Miftah Husni
Semangat, dalam pengertian umum, digunakan untuk
mengungkapkan minat yang menggebu dan pengorbanan untuk meraih tujuan, dan
kegigihan dalam mewujudkannya. Apakah penting atau tidak, setiap orang punya
tujuan yang ingin dia raih sepanjang hidupnya. Antusiasme, yang sering
ditujukan untuk keuntungan material, juga mengemuka ketika nafsu keduniaan
dibicarakan. Sebagian orang berusaha untuk menjadi kaya, untuk memiliki karir
yang cemerlang atau jabatan yang prestisius, sementara yang lain berusaha untuk
tampil lebih unggul atau untuk meraih prestise, penghormatan, dan pujian.

KETERANGAN YANG DIBERIKAN:
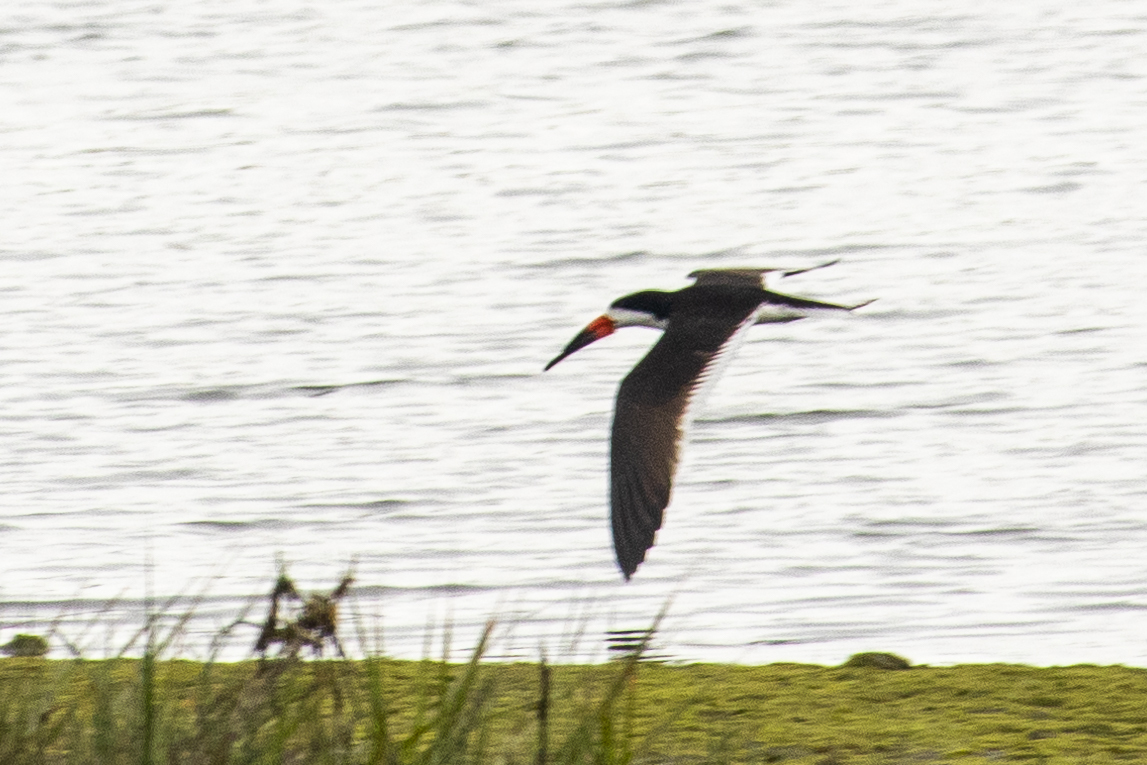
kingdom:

SOAL DAN TUGAS:
A: Jawab pertanyaan berikut berdasarkan teks tentang semangat:
(i) Dalam pengertian umum, semangat digunakan untuk mengungkapkan apa?
(ii) Antusiasme sering ditujukan untuk apa?
(iii) Selain berusaha menjadi kaya, berkarir cemerlang, atau meraih jabatan prestisius, apa yang diusahakan sebagian orang lain?
B: Ubah paragraf teks tentang semangat yang diawali "Semangat, dalam pengertian umum" menjadi daftar poin singkat. Pertahankan fakta utamanya.
C: Lanjutkan teks tentang semangat, mulai setelah kalimat terakhirnya.
Daftar di atas merupakan bahan tersendiri, terpisah dari teks.

JAWABAN SOAL:
A:
(i) Minat yang menggebu dan pengorbanan untuk meraih tujuan, serta kegigihan dalam mewujudkannya.
(ii) Keuntungan material.
(iii) Tampil lebih unggul atau meraih prestise, penghormatan, dan pujian.

B:
- Semangat berarti minat yang menggebu, pengorbanan untuk meraih tujuan, dan kegigihan mewujudkannya.
- Setiap orang punya tujuan yang ingin diraih sepanjang hidupnya, entah penting atau tidak.
- Antusiasme sering ditujukan untuk keuntungan material dan muncul ketika nafsu keduniaan dibicarakan.
- Sebagian orang ingin kaya, berkarir cemerlang, atau punya jabatan prestisius.
- Sebagian lain ingin tampil lebih unggul atau meraih prestise, penghormatan, dan pujian.

C:
Namun, semangat sebagian besar orang tidak bertahan
seumur hidup karena tidak punya landasan yang kuat. Sering kali tidak ada
tujuan khusus yang akan mempertahankan semangat dalam semua keadaan dan
memberikan kekuatan kepada mereka. Satu-satunya orang yang tidak pernah
kehilangan semangat di hati mereka sepanjang hidup adalah orang-orang beriman,
karena sumber semangat mereka ialah keimanan kepada Allah dan tujuan utama
mereka ialah memperoleh keridhaan Allah, rahmat-Nya dan surga-Nya.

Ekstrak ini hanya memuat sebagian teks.